4 Replies Latest reply on Jul 13, 2017 7:03 AM by mnevill

    Gating Content (Google Crawling)

    ryanarsenault

      Hey All,

       

      Just to confirm, if we were to put Forums discussions behind our SSO (changing permissions to view for only the "Registered Users" permission group), Google would no longer crawl these discussions, correct? Additionally, for anything that may appear in search results previously, that would disappear from Google's system after some time, I'd imagine....

       

      Best,

      Ryan

        • Re: Gating Content (Google Crawling)
          mnevill

          Hey Ryan - Google is the #1 self-help channel according to several polls I've heard of and taking your community results out will likely prevent many people from finding your community and/or finding an answer they are seeking.  Additionally you create a login barrier that users have to jump through.  Let's say someone thinks useful content is in your community.  Now they either have to go through the registration process or find/remember their username and password before they can begin to self-help, which can be very frustrating. Unless you have truly sensitive content I would recommend not doing this.  I'm just curious why you would want to do this on an external community. I would recommend, you can only apply these restricted permissions to certain parts of your community for very good reasons and keep the majority open.  Also I wanted to mention, you can use the Robots.txt file to suggest search engines not crawl certain parts of the community.  Again that comes with the trade off of people not finding potentially useful content from Google, but sometimes it makes sense for things like a Community Help/Feedback section vs sections for products.

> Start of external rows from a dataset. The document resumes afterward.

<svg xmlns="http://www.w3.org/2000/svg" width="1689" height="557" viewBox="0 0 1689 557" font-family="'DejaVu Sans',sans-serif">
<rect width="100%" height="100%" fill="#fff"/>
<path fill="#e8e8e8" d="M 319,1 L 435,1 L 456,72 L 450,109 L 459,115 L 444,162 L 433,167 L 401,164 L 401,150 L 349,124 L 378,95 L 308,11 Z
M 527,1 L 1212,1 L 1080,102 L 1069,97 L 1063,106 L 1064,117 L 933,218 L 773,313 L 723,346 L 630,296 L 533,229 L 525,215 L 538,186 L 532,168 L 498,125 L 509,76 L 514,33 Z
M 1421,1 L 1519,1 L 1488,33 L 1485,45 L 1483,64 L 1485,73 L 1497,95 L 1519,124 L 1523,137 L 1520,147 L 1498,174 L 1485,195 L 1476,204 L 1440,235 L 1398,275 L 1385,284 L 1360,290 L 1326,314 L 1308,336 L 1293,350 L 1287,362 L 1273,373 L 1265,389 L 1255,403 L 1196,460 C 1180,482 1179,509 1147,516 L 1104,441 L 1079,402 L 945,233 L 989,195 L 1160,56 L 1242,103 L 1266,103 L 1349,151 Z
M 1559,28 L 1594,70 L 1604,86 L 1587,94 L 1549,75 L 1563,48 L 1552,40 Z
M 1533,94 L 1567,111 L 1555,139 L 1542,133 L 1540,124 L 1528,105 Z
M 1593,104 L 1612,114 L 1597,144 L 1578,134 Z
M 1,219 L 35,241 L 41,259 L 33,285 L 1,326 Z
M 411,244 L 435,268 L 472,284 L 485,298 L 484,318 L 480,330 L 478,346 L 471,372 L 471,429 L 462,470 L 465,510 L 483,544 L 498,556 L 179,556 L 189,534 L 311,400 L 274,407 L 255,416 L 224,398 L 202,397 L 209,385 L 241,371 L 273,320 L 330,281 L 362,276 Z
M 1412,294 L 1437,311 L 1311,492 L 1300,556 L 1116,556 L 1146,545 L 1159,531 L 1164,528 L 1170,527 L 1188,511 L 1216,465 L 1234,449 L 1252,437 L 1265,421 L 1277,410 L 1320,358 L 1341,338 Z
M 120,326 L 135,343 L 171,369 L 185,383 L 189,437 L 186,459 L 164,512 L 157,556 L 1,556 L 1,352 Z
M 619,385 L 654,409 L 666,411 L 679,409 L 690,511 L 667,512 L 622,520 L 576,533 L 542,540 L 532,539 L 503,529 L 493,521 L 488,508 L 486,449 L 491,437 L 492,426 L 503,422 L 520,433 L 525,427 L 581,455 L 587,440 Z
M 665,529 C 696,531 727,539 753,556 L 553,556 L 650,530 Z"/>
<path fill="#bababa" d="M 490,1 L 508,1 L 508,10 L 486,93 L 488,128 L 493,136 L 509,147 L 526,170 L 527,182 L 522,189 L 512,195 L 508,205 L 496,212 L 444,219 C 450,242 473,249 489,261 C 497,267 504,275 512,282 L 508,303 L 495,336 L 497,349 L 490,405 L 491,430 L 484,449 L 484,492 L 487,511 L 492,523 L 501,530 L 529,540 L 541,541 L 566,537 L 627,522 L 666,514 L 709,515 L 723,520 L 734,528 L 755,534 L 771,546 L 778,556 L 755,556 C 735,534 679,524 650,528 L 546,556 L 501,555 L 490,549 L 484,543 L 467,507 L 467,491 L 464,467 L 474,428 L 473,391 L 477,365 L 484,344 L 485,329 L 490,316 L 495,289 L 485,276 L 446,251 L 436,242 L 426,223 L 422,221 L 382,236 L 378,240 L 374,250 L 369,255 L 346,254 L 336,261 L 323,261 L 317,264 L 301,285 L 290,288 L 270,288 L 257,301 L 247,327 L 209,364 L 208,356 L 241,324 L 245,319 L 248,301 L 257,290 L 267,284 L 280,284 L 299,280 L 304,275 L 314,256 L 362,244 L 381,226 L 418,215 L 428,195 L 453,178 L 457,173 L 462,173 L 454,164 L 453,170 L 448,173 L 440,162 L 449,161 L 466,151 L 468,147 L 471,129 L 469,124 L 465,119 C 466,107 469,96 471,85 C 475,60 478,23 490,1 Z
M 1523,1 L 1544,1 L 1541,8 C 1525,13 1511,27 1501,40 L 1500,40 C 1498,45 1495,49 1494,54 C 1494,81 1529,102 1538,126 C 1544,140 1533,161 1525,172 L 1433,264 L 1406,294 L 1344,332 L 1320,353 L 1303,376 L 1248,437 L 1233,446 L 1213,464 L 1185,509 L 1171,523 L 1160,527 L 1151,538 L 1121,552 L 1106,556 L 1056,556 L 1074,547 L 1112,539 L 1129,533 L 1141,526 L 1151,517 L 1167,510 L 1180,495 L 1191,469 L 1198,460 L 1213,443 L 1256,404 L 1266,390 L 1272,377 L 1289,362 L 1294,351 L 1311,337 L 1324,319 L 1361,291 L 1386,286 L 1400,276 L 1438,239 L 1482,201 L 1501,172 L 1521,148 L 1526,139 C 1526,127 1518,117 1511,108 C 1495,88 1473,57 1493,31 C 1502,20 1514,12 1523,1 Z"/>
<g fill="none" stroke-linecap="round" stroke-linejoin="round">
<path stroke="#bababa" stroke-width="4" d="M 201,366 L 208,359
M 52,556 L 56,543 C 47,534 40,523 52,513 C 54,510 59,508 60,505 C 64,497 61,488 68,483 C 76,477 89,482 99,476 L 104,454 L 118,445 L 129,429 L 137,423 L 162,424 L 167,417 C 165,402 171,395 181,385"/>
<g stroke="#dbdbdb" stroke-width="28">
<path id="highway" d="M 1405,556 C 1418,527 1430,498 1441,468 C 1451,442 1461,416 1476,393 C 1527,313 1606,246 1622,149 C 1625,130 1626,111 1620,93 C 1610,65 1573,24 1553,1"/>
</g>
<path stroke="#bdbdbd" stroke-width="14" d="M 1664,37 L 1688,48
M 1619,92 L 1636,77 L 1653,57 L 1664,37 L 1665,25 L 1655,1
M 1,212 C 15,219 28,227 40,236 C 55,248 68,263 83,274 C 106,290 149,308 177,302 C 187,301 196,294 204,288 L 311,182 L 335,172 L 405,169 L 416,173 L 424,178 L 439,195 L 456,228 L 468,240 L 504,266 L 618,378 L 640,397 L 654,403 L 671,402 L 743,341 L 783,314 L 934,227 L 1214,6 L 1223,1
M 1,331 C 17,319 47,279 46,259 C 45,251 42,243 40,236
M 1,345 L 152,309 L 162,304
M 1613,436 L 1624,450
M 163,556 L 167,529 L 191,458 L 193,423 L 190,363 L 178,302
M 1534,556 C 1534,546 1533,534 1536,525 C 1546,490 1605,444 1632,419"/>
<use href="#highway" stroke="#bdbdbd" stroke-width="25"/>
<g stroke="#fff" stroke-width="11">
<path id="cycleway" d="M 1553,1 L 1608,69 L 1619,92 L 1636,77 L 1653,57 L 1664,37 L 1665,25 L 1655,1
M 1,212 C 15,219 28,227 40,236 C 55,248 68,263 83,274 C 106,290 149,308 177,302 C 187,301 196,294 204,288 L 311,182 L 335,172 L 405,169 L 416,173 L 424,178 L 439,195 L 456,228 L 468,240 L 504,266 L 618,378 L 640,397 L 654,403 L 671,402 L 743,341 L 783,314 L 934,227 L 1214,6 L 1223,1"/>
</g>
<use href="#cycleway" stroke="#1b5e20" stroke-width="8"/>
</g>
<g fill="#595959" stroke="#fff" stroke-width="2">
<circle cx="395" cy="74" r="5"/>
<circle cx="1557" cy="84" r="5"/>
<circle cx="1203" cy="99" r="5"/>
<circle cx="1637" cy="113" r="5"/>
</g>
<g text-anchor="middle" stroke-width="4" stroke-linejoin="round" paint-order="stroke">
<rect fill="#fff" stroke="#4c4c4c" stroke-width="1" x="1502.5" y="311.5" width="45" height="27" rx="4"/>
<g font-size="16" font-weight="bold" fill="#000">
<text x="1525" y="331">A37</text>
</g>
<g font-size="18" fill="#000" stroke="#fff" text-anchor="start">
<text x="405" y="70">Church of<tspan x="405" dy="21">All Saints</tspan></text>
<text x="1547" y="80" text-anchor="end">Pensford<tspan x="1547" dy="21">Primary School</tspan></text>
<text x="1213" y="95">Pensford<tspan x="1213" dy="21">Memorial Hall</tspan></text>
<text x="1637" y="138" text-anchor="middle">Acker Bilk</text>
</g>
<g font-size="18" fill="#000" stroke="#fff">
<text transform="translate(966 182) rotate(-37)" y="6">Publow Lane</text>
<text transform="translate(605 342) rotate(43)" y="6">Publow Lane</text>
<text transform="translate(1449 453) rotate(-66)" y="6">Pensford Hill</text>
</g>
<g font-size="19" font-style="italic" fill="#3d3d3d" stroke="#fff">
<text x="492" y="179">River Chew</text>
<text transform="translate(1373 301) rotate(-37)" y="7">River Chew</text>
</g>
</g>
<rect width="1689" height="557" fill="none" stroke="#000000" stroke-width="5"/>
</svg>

          • Re: Gating Content (Google Crawling)
            socketz

            Correct x 2.  Google essentially honors the sitemap that you submit (http://yourcommunityURL.com/sitemap-index.jspa).  This sitemap is created automatically by Jive and its submission is controlled within the Admin console under System->Settings->Sitemap XML Settings.

             

            We do something similar with our detailed developer discussions and technical documentation/software. Essentially, users need to register to access both.

             

            We have worked with our platform consultant to develop what we call a teaser widget, and this teaser exposes 200 characters or so from the discussion to the public (i.e. Google and other spiders) once invoked (actions menu).  This gives us more control over the quality of threads that get exposed and helps SEO trremendously.

              • Re: Gating Content (Google Crawling)
                mnevill

                I see pros and cons to teaser content and widgets, but in general I've gotten a lot more bad feedback than good.  It sounds like they may be working well for you though.  As a consumer they frustrate me, because I may get a potential hit from Google only to discover I have to put in more effort (register or lookup login info) to read more and see if something is really useful and I'm a bit agitated I already invested a couple mins just getting to that point.  When confronted with that situation, I just go back to Google and find the next best potential hit, which very well may not be the company's official site.  If the content is really sensitive and a teaser is the only option I think it is better than nothing, but you run the risk of something coming out within the title and first 200 characters though many details could be missing.  I think it's important to have the philosophical discussion of what is really sensitive and why:Making the case for open content .  In my experience exposing as much as possible reduces customer pain points, helps to optimize self-help, improves call deflection, and increases customer satisfaction.  You have to get a little more creative to entice people to register, but it is worth that balance to make things quicker and easier for the majority.  Just my 2 cents, I know all of this depends on a lot of factors like use case, industry, etc.